Mais, évidemment, une telle politique de logement exige la stabilité politique et le dynamisme économique. La plupart des locataires – acheteurs auront besoin d’avoir des revenus réguliers pendant des années, ce qui exige des emplois stables. Et plus leurs revenus seront gros, moins de temps ils prendront pour acheter complètement les maisons ou les appartements. Et puis, il faut que les sociétés de construction puissent récupérer leurs fonds investis ; et cela n’est pas possible dans un pays toujours en proie à des secousses politiques meurtrières. Voilà pourquoi toute politique qui créée des factions ennemies, qui déstabilise l’économie et qui crée la frustration est notre véritable ennemi.

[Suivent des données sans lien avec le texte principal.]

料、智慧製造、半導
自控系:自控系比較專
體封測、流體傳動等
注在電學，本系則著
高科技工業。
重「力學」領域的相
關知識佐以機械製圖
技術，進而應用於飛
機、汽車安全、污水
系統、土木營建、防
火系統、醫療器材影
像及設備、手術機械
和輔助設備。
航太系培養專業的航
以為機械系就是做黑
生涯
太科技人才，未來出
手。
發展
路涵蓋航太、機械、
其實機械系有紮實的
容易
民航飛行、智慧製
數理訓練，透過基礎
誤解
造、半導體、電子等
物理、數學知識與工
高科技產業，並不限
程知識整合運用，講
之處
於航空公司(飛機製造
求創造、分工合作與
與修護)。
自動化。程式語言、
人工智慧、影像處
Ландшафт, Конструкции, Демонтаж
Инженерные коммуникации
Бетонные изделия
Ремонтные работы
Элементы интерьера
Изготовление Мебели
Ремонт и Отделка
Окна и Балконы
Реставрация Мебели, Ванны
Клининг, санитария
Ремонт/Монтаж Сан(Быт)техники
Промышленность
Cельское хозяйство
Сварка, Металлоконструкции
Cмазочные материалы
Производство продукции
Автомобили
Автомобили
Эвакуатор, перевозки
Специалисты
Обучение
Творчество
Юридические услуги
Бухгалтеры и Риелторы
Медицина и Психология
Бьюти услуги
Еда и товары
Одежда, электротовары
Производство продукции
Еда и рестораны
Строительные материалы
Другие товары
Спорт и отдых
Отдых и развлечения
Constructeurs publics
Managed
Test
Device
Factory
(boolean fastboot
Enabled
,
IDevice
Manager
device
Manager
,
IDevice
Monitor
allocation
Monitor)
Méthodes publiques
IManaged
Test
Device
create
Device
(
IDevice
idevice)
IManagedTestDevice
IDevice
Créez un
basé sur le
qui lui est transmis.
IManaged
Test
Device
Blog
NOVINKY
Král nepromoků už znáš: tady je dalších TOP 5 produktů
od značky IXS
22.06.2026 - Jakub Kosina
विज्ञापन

Vous voyez, on est parti de la construction, et on atterrit en politique ! Elle dirige tout, elle influence tout. On ne peut tout simplement pas l’ignorer.

 

Mais, la stabilité politique et le dynamisme économique ne sont pas des équations impossibles à résoudre. Il y a très peu de problèmes qui n’ont pas de solution, et l’instabilité politique et la pauvreté ne sont pas de ceux-là. S’ils persistent, c’est juste un problème de leadership. Une qualité supérieure de leadership peut les reléguer à l’histoire ! Mais, un leadership supérieur veut dire des leaders moraux ; des hommes et des femmes dont la boussole morale et parfaitement et constamment fonctionnelle. Aussi longtemps que nous célébrerons les mensonges et la malhonnêteté quand nous en tirons des intérêts tangibles, aussi longtemps que nous tolérerons les voleurs parce qu’ils sont des « nôtres » et que nous condamnerons des hommes et des femmes honnêtes, simplement parce qu’ils ne sont pas de notre groupe, nous allons continuer à périr comme des brebis sans défense. Nous devons atteindre un point où ce qui est juste est juste, et où ce qui est mauvais est mauvais indépendamment des personnes impliquées. Nous devons croître et apprendre à apprécier nos véritables héros, ces leaders compétents et crédibles, indécemment de leur arrière-plan.

 

Enfin, si on parle de construction des maisons, on ne saurait ne pas parler de notre irresponsable tendance à construire dans des zones agricoles des maisons qui n’ont qu’un seul niveau. Je ne comprends toujours pas pourquoi nous privilégions les maisons sur la nourriture ! En principe, dans la hiérarchie des besoins fondamentaux, la nourriture vient avant l’abri. Nous avons un très petit pays, et nous n’avons pas de grandes étendues naturellement fertiles. La dure vérité nous attend au tournant : quand nous aurons épuisés toutes nos zones favorables à l’agriculture, nous saurons alors que les briques et les bétons ne se mangent pas. Je crains que nous ayons à importer les légumes les plus ordinaires, un jour. Si nous continuons dans cette voie peu sage, nous cognerons le mur un jour. Mais, faut-il attendre jusque-là ?

 

La politique de l’habitat dont je parlais peut nous sauver littéralement de cette noyade prévisible dans la mer                 que nous avons-nous-même fabriquée ; et ce de trois manières : (1) construction massive de logements pour la location – vente, (2) privilégier les bâtiments en hauteur (appartements) sur les maisons individuelles et (3) éviter autant que faire se peut, de bâtir dans les zones agricoles. C’est comme cela que nous pouvons sauver l’agriculture, l’élevage et les zones protégées. Car, sans les trois, nous n’avons pas d’avenir sur cette terre !

 

Le tourbillon politique est toujours silencieusement en cours, mais comme tous les autres, il aura sa fin. Nous devons continuer à rêver, et rêver grand. En effet, tout commence dans les rêves.

 

 

 



[1] Cet article est inspiré par un accident tragique qui a eu lieu récemment à Bujumbura, quand un bâtiment de trois étages qui était toujours en construction s’est subitement écroulé, tuant au moins quatre personnes.